Watkins’ examination revealed that Fielder had significant issues.
“I didn’t know they were symptoms,” Fielder said. “You got a tight shoulder, they say loosen up your biceps. Every now and then, I’d go to do something, and I’d feel weird.
“I can’t explain it. When I did the test at the doctor’s office, he asked me to walk a straight line, and I couldn’t do it. I did it, but it was too much brain involved to walk a straight line.”
At the examination’s conclusion, Dr. Watkins told Fielder his career was over.
“I think you need surgery, and I wouldn’t advise you to play again,” he told Fielder. “I wouldn’t let you play again.”
Fielder returned home to have what he figured would be one of the most difficult conversations of his life: telling his boys that his baseball career was over.
Instead, they buoyed his spirits.
“I came home and told them what the doctor said, and they never allowed me to feel bad. They said, ‘It’s all right, Dad,'” Fielder said. “They didn’t even break stride from video games. I’m so proud of them for being that strong for me at that time.”
Fielder spoke for about 20 minutes Wednesday. He never mentioned his 319 home runs — the same number his father hit. He didn’t talk about his six All-Star game appearances or 1,028 RBIs or .887 career OPS. He didn’t talk about winning the Home Run Derby as a Brewer in 2009 in St. Louis or in 2012 in Kansas City as a Tiger. He focused on the importance of having his family with him for virtually every important moment on the baseball diamond.
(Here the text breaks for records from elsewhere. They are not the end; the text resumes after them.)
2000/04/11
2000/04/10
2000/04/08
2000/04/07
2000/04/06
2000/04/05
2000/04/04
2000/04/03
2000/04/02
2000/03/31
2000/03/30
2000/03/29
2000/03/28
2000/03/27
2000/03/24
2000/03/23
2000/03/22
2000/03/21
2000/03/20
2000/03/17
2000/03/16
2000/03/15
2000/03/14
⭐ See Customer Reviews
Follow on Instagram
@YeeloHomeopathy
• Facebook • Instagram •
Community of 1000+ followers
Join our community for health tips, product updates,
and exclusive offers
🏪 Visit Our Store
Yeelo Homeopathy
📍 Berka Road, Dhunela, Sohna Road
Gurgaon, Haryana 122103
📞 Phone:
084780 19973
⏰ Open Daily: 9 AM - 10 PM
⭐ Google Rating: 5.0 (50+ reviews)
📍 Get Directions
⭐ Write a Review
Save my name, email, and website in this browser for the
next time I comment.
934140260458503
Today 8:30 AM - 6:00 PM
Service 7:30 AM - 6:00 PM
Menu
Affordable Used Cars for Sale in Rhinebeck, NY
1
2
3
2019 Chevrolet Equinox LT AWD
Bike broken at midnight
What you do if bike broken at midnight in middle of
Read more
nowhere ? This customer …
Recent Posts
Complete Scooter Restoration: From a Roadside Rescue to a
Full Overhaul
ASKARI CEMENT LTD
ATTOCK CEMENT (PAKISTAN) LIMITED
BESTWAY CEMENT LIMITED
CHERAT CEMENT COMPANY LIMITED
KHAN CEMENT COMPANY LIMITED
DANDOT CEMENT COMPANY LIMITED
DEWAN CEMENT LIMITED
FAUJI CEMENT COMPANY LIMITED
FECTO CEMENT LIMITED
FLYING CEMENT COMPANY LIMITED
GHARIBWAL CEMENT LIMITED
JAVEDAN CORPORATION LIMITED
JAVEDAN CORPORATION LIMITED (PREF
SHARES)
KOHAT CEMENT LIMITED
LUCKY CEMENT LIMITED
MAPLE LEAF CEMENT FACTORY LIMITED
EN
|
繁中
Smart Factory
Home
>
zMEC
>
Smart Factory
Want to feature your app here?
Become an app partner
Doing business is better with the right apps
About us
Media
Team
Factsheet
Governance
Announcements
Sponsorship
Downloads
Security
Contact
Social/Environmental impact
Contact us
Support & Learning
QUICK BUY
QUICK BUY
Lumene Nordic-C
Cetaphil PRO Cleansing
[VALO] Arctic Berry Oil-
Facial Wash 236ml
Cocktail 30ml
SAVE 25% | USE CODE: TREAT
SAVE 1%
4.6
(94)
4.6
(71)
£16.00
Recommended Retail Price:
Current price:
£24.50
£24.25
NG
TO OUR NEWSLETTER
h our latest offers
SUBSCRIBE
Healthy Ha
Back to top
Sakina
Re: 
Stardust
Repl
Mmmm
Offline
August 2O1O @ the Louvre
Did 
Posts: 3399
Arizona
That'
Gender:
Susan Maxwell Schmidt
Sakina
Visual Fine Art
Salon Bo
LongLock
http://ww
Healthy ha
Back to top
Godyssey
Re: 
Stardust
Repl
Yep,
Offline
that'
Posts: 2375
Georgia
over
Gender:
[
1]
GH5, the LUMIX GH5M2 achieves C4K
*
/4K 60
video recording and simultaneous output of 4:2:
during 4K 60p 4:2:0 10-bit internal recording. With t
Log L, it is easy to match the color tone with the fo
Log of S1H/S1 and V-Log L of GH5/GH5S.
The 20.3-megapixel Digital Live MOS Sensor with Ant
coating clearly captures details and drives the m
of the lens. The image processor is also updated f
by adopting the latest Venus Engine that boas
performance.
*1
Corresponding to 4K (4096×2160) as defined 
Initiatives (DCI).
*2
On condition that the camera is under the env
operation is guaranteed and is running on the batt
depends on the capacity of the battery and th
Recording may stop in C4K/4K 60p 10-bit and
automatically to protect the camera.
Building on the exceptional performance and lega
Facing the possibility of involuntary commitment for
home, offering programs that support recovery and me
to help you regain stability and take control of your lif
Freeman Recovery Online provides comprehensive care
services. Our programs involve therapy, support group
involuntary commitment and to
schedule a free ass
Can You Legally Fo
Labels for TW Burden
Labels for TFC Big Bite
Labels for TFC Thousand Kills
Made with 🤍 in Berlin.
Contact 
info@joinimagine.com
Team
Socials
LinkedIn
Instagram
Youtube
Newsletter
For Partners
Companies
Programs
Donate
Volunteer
“All the All-Star Games with them, the Home Run Derbys. Just being able to have my wife and the kids on the field with me for the playoffs, all the celebration stuff, it happened with me,” he said. “That’s the biggest thing.
“They never missed a single great moment I had because they were always there. My wife passed out Capri Suns, and my kids passed out the oranges. It was team Fielder. They never missed anything I did that I enjoyed.”
As his dad spoke, Haven wiped away a tear.
“When the game is taken away from you like that, it’s not easy to handle,” third baseman Adrian Beltre said. “It’s easier when you say, ‘I’ve had enough. I’m going to go home and be with my family.’ When you go home because you can’t do it anymore, it’s different, but he’s not dead. He can enjoy his family and look forward to the next chapter.”
All of Fielder’s teammates attended his announcement, as did team owner Ray Davis. Fielder and Beltre have controlled the Rangers’ clubhouse so manager Jeff Banister didn’t have to do it.
Fielder was the consummate professional, a player respected by youngsters and veterans. Now, it’s over after 12 seasons, five trips to the playoffs, a career batting average of .283 and a lifetime of memories that will never fade.
“I’m going to miss my teammates and my kids getting to come to the field with me. All that stuff I got to enjoy,” Fielder said. “It kind of sucks because it feels like it was taken away from me a little too early. I can deal with it, but it’s hard for me to deal with things that hurt my kids.”
Then Fielder stood up, wrapped his arm around Jadyn’s shoulder and walked out of the room as his son used his shirt to wipe away his tears.